Cluster transformations, the tetrahedron equation and three-dimensional gauge theories

TL;DR

This paper constructs specific cluster transformations related to braid relations, which yield solutions to the tetrahedron equation and connect to partition functions of 3D supersymmetric gauge theories.

Contribution

It introduces three families of quivers where braid relations are realized via mutations, linking cluster algebra, quantum dilogarithm, and 3D gauge theories.

Findings

Derived solutions to the tetrahedron equation from cluster transformations.

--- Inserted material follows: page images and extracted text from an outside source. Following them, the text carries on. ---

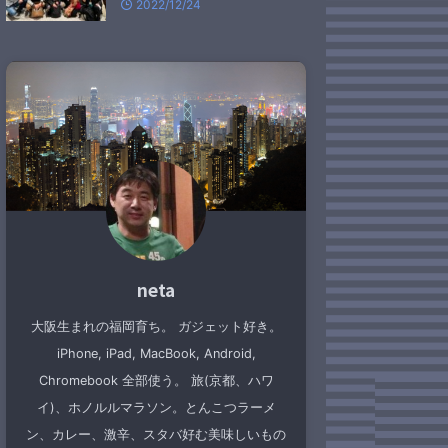
2022/12/24
neta
大阪生まれの福岡育ち。 ガジェット好き。
iPhone, iPad, MacBook, Android,
Chromebook 全部使う。 旅(京都、ハワ
イ)、ホノルルマラソン。とんこつラーメ
ン、カレー、激辛、スタバ好む美味しいもの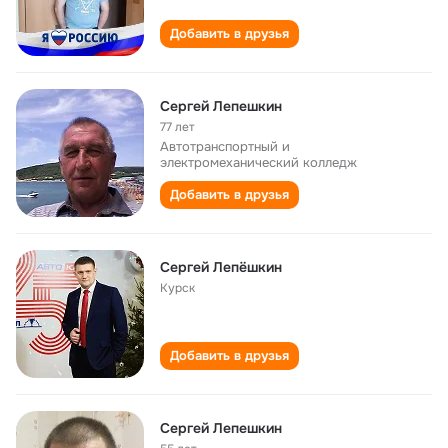
Добавить в друзья
Сергей Лепешкин
77 лет
Автотранспортный и
электромеханический колледж
Добавить в друзья
Сергей Лепёшкин
Курск
Добавить в друзья
Сергей Лепешкин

Connected these solutions to partition functions of 3D supersymmetric gauge theories.

Demonstrated explicit cluster transformations with specific mutation counts.

Abstract

We define three families of quivers in which the braid relations of the symmetric group $S_n$ are realized by mutations and automorphisms. A sequence of eight braid moves on a reduced word for the longest element of $S_4$ yields three trivial cluster transformations with 8, 32 and 32 mutations. For each of these cluster transformations, a unitary operator representing a single braid move in a quantum mechanical system solves the tetrahedron equation. The solutions thus obtained are constructed from the noncompact quantum dilogarithm and can be identified with the partition functions of three-dimensional $\mathcal{N} = 2$ supersymmetric gauge theories on a squashed three-sphere.